Spike Lee’s greatest strength as a director is his uncompromising vision. Artistically I’ve always found him to be fairly hit or miss, but sometimes, through sheer strength of will alone, he’s able to elevate the quality of his films to a level they would otherwise not be able to achieve. Sadly, that vision is lacking in his latest outing, Miracle at St. Anna.
The film follows the lives of four black soldiers, of the 92nd infantry division, colloquially known as the Buffalo soldiers, after they get trapped in a small Italian village during the second World War. The film is based on a book by James McBride and for some strange reason Spike allows multiple subplots, backstorys and flashbacks to clutter up the main narrative of the film. Instead of dealing with the situation at hand, (how the fuck do we get out of Dodge), we find ourselves sitting through convoluted love triangles, the discovery of a long lost cultural treasure, the subterfuge and deception of the Italian Resistance and a handful of other plotlines that work against the film’s natural rhythm. Perhaps that’s why the film feels so bloated at just over three hours long.
Seeing as how the film’s screenwriter, McBride, also wrote the book it shouldn’t come as a surprise that all these unnecessary subplots were carried over when he adapted his own source material. I’m guessing, as a writer, he was loath to edit his babies. If McBride didn’t have the strength to cut down the length of his screenplay then Spike should have made the tough calls when he was in the editing room and chucked some of the dead weight overboard, turning this lumbering frigate of a film into a streamlined powerboat.

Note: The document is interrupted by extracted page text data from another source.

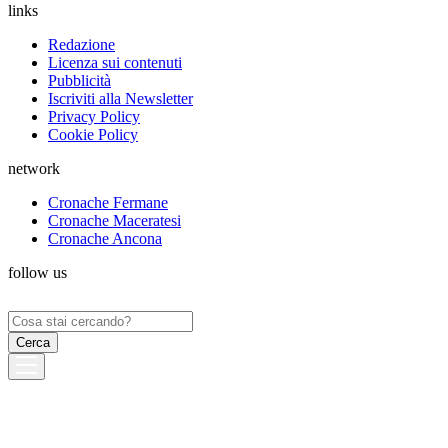
links
Redazione
Licenza sui contenuti
Pubblicità
Iscriviti alla Newsletter
Privacy Policy
Cookie Policy
network
Cronache Fermane
Cronache Maceratesi
Cronache Ancona
follow us
Ricerca
per:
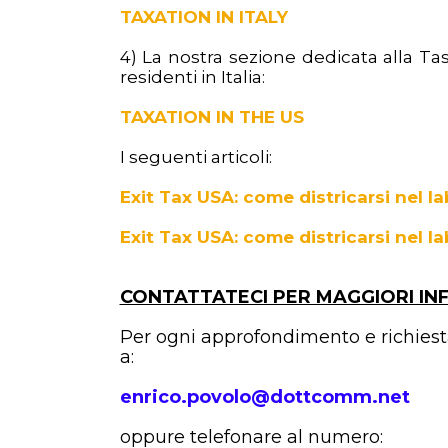
TAXATION IN ITALY
4) La nostra sezione dedicata alla Ta
residenti in Italia:
TAXATION IN THE US
I seguenti articoli:
Exit Tax USA: come districarsi nel lab
Exit Tax USA: come districarsi nel la
CONTATTATECI PER MAGGIORI IN
Per ogni approfondimento e richiest
a:
enrico.povolo@dottcomm.net
oppure telefonare al numero:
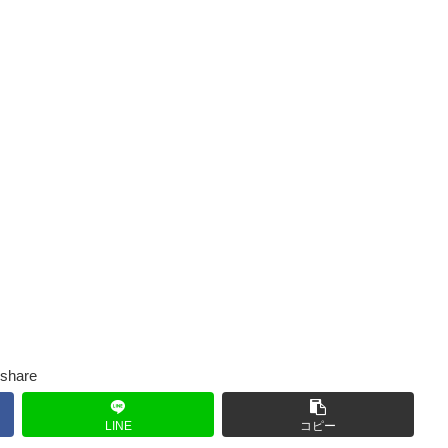
share
LINE
コピー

It’s not a bad film, or even a dull film. It’s a long, rambling, unnecessarily meandering film that you can’t help but want to be over just so you can step out to the washroom and relieve the pressure on your kidneys.
This film is destined to fall into Spike’s ‘nearly ran’ file folder, denied the honour of standing alongside his greater masterpieces. It’s a clear example of being slavishly held to the whims of the original source material and not making the proper allowances to the conventions of its newly adopted medium.